Handcrafted wooden abacus with glowing LED tokens

How to Track AI Token Costs in Real Time

Posted by:

Oscar Serra

On:

March 22, 2026

Your $200 AI session happened because you couldn’t see it happening.

Claude Opus: $15 per million input, $75 per million output. GPT-4: roughly the same ballpark. A deep coding session with a large context window can quietly cost more than your lunch. The problem isn’t the pricing — it’s the zero visibility.

What Token Tracking Actually Means

Token tracking isn’t just logging how many tokens you used after the fact.
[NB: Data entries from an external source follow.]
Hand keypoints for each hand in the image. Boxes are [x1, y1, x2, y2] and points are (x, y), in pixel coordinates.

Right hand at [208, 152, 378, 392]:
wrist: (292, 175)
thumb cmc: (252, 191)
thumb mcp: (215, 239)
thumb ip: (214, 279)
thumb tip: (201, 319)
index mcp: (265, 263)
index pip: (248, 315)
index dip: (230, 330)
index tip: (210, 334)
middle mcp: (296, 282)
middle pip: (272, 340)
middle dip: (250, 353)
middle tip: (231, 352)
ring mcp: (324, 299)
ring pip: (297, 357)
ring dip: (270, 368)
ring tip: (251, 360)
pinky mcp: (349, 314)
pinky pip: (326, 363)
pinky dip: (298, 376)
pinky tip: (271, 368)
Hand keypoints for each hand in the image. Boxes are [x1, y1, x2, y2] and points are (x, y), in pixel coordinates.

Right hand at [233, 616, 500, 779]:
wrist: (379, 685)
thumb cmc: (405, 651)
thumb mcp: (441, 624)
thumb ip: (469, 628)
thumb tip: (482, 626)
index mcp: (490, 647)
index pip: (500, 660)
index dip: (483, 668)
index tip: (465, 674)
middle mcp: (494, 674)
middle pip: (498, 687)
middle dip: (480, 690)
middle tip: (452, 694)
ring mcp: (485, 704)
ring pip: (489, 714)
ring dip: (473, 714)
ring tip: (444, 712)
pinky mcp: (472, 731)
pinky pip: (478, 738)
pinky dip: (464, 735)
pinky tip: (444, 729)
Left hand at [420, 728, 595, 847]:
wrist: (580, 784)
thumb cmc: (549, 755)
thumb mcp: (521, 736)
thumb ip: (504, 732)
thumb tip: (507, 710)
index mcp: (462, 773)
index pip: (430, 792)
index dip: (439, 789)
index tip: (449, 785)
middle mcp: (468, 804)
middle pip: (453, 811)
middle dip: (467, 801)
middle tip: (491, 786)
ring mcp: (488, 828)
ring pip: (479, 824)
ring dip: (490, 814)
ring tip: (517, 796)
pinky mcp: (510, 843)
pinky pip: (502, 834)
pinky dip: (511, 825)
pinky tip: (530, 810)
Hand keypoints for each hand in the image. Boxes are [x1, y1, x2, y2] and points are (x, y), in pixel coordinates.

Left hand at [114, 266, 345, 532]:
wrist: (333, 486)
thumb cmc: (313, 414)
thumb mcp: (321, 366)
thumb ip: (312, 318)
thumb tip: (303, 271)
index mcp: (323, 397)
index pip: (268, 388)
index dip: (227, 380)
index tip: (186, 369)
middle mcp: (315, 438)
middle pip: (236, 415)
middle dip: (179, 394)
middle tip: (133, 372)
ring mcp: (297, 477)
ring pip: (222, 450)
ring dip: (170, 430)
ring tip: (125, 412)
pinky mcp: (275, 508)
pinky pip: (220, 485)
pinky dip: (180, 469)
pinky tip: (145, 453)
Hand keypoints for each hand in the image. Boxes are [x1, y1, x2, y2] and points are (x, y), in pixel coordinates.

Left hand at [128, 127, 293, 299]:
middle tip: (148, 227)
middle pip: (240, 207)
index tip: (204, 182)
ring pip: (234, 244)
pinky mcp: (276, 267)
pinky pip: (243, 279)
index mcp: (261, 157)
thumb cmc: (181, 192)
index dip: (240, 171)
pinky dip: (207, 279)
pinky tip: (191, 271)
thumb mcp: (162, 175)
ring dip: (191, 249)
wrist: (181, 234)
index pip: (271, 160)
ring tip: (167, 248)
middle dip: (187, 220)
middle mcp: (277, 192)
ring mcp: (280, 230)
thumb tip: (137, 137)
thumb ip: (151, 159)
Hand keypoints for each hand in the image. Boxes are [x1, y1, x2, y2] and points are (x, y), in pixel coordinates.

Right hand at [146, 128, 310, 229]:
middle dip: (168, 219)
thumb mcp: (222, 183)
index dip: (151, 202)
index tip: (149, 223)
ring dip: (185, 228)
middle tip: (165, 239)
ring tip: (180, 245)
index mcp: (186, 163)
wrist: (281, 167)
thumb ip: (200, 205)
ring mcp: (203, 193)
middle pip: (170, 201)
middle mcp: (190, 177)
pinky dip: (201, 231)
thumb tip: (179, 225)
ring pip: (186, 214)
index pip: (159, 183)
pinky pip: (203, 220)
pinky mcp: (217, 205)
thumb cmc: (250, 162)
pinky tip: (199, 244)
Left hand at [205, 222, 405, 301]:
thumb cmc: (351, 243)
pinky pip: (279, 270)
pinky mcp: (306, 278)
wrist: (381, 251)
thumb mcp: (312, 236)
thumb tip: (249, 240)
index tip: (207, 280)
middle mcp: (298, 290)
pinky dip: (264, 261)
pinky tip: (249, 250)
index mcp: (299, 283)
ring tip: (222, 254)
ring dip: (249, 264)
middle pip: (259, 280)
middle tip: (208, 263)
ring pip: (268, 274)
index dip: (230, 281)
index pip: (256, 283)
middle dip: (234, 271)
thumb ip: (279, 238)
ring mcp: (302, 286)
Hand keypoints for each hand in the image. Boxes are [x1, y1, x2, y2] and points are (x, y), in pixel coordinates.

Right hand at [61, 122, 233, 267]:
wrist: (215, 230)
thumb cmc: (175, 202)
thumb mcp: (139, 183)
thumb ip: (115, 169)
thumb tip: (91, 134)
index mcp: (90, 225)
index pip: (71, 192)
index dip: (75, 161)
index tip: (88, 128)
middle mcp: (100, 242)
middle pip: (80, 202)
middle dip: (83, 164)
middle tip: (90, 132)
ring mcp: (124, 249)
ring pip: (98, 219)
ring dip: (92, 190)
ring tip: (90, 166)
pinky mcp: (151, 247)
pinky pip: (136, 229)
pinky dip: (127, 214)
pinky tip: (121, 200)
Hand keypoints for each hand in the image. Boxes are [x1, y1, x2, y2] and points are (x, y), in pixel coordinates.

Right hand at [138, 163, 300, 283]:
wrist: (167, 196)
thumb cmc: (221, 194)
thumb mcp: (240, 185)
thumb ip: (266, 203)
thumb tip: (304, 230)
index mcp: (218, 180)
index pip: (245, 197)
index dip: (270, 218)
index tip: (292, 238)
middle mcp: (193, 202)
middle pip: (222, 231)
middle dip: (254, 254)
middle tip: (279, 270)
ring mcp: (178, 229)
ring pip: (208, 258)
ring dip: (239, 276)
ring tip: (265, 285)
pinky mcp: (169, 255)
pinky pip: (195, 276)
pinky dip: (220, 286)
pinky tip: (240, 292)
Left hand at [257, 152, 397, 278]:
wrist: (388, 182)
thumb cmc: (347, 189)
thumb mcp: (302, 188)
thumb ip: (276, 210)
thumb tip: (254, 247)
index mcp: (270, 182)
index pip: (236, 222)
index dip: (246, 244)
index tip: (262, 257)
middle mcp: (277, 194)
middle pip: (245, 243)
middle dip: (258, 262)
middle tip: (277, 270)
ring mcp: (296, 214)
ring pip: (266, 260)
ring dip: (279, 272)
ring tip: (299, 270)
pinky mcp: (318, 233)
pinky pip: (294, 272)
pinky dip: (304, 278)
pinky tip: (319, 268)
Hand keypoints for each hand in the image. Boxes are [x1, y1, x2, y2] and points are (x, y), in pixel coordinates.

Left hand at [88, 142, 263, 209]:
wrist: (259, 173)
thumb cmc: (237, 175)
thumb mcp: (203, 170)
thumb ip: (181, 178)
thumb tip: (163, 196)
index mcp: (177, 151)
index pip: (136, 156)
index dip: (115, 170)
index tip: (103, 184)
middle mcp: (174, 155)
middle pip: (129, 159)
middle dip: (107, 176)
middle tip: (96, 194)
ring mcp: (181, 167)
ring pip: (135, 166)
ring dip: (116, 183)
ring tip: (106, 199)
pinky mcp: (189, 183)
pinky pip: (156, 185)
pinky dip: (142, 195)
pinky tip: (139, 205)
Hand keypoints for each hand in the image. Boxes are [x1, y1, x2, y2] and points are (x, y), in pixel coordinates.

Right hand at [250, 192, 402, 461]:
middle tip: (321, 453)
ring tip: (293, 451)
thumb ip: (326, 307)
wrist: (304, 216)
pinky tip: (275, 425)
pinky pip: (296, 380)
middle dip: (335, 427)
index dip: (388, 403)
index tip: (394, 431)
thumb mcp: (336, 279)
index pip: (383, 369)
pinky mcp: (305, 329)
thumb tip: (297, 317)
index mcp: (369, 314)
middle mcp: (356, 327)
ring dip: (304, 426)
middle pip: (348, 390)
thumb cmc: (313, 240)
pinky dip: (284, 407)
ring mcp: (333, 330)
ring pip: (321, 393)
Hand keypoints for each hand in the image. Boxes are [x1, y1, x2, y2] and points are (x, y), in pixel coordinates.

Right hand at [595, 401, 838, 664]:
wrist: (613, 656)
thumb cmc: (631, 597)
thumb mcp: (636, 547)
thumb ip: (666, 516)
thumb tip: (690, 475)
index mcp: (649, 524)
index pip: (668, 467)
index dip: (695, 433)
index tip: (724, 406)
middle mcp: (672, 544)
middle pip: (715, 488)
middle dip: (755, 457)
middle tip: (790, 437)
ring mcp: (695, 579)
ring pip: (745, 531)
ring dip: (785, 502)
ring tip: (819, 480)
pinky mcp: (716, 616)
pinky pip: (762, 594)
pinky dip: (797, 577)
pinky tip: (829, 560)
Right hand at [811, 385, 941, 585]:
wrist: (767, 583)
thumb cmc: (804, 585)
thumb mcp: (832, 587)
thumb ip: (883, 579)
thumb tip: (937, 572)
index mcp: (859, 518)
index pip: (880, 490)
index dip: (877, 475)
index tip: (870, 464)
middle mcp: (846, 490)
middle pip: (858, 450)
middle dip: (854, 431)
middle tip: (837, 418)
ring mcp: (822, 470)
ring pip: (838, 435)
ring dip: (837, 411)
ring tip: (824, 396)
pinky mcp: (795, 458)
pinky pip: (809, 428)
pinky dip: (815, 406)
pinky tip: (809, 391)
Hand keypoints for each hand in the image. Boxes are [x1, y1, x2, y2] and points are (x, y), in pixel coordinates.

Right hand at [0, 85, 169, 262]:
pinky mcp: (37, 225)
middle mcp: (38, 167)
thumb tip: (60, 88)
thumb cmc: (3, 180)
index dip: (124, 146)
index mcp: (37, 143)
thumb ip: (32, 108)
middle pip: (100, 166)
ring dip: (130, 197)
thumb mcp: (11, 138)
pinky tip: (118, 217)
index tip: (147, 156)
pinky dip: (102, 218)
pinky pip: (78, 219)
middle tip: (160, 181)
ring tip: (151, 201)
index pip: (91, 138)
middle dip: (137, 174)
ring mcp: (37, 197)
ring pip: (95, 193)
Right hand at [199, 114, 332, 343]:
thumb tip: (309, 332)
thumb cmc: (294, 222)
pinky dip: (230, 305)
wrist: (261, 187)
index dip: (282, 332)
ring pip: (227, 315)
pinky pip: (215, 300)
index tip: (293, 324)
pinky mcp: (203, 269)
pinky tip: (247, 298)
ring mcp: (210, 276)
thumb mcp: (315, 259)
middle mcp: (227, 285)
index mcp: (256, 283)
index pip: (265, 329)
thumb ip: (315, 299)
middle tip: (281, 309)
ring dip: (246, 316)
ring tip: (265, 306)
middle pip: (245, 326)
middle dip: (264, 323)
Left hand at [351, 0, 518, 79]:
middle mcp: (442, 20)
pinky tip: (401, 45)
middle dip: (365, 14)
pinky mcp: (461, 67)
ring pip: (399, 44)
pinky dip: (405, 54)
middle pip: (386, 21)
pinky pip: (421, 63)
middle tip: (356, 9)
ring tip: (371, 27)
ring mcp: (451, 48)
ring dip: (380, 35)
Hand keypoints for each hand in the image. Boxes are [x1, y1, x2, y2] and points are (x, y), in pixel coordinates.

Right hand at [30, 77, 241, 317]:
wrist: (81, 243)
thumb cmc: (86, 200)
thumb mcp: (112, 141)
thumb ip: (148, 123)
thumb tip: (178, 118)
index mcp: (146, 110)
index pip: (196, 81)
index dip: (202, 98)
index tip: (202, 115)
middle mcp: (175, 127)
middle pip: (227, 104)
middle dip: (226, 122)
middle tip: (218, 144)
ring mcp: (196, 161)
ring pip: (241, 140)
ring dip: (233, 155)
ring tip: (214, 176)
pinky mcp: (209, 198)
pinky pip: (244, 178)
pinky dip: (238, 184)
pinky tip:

Real-time tracking means seeing, while the conversation is happening:

Context window composition — How much of your input is system prompt vs conversation history vs actual task?
Response cost breakdown — Which model responded, how many tokens, what did that specific response cost?
Per-provider tracking — When you switch between Claude and GPT mid-session, where did the money go?
Budget alerts — Know before you hit your limit, not after.

How TinkerClaw Does It

Tinker UI — our real-time dashboard — shows token data as treemaps. You see your context window as colored blocks: system prompt in one color, conversation history in another, tool results in a third. The proportions shift with every message.

The response treemap does the same for output: model used, token count, cost, latency. All live. No refreshing, no waiting for a billing dashboard the next morning.

Practical Cost Reduction Strategies

Cut your system prompt. We went from 23.5KB to 12KB without losing capability. Every byte saved is money saved on every message.
Route by task. Heartbeats on Haiku ($0.25/M), not Opus ($15/M). That’s a 60x cost difference for the same result.
Set budget pressure thresholds. Above 85% weekly spend, cap at Sonnet. Above 95%, drop to Haiku. Automatic, no surprises.
Use flat-rate models for automated work. Cron jobs, background tasks, self-improvement loops — all flat-rate. Metered models only for interactive sessions.